IDSS Presents: 'A Research Agenda on Comparative Campaign Finance Reform'

Zocalo Square, Mexico City


Alejandro Poiré
Dean of the School of Government and Public Transformation, Tecnológico de Monterrey


Wednesday, February 25, 2015


12–1:30 p.m. PT


RAND Corporation
1776 Main Street
Santa Monica, CA

About the Program

The new political reform in Mexico approved in 2013 has had a negative impact on money supervision and the campaign finance system. This has put the problem of corruption front and center on the social agenda. The paradox of this new reform is based on political support and electoral financing. The reason behind this is that Mexico’s campaign finance system has directly generated an exponential growth of cash-based clientelism, which is at the origins of its current legitimacy crisis.

About the Speaker

Alejandro Poiré has devoted his career to the study and construction of democracy in Mexico.

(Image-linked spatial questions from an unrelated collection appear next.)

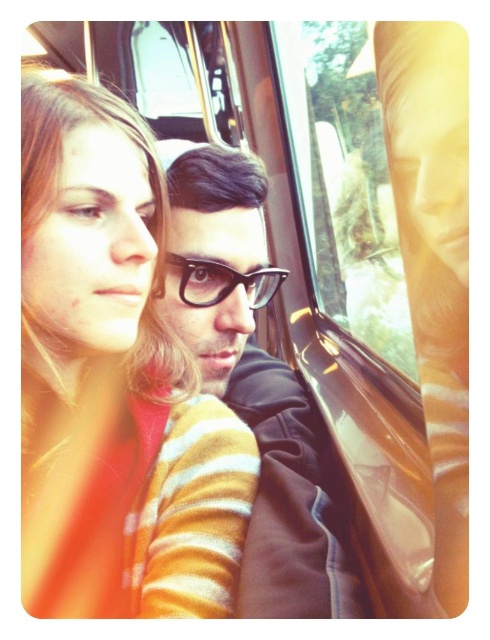
Is black matte glasses at center shorter than black plastic glasses at center?

No.

Based on the photo, between black matte glasses at center and black plastic glasses at center, which one has less height?

black plastic glasses at center is shorter.

Who is more distant from viewer, (203, 262) or (194, 291)?

The point (194, 291) is behind.

Identify the location of black matte glasses at center. Image resolution: width=490 pixels, height=640 pixels. (255, 387).

Is point (25, 429) positioned in front of point (311, 100)?

Yes, point (25, 429) is in front of point (311, 100).

Is point (146, 484) positioned in front of point (303, 188)?

That is True.

The image size is (490, 640). What are the coordinates of `matte orange sweater at left` in the screenshot? It's located at (113, 381).

I want to click on matte orange sweater at left, so click(113, 381).

Can you confirm if matte orange sweater at left is wider than black plastic glasses at center?

Yes, matte orange sweater at left is wider than black plastic glasses at center.

What do you see at coordinates (113, 381) in the screenshot? I see `matte orange sweater at left` at bounding box center [113, 381].

Image resolution: width=490 pixels, height=640 pixels. In order to click on matte orange sweater at left in this screenshot , I will do `click(113, 381)`.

He holds a Bachelor´s Degree in Political Science from ITAM and a PhD in Political Science from Harvard Kennedy School of Government. He later became a member of ITAM´s faculty and Chair of the Academic Department of Political Science. His career as a Public Servant started in 2003, when he was named a senior official in Mexico's Electoral Institute (IFE), where he enforced the laws on political parties, which included disbursement and auditing of their public finance. In 2005 he was awarded the Robert F. Kennedy Visiting Professorship in Latin American Studies in the Harvard Kennedy School of Government. In 2007 he joined President Felipe Calderon´s administration where he served in different positions such as Undersecretary of State for Population, Migration and Religious Affairs, Agency Secretary of the National Security Council and Cabinet and Spokesperson of the Security Strategy of the Federal Government and, finally, Minister of Interior. As an Academic, he has published many articles, chapters and essays on democratization, political parties, public opinion, security and democracy and has given conferences in more than 20 Universities in the United States, Latin America and Europe. He has also been a Fellow in Stanford and MIT.He is founder of the social enterprise Mexico Crece, which searches innovative solutions for increasing opportunities for young students. On August 2013, he was appointed Dean of the School of Government and Public Transformation of Tecnológico de Monterrey.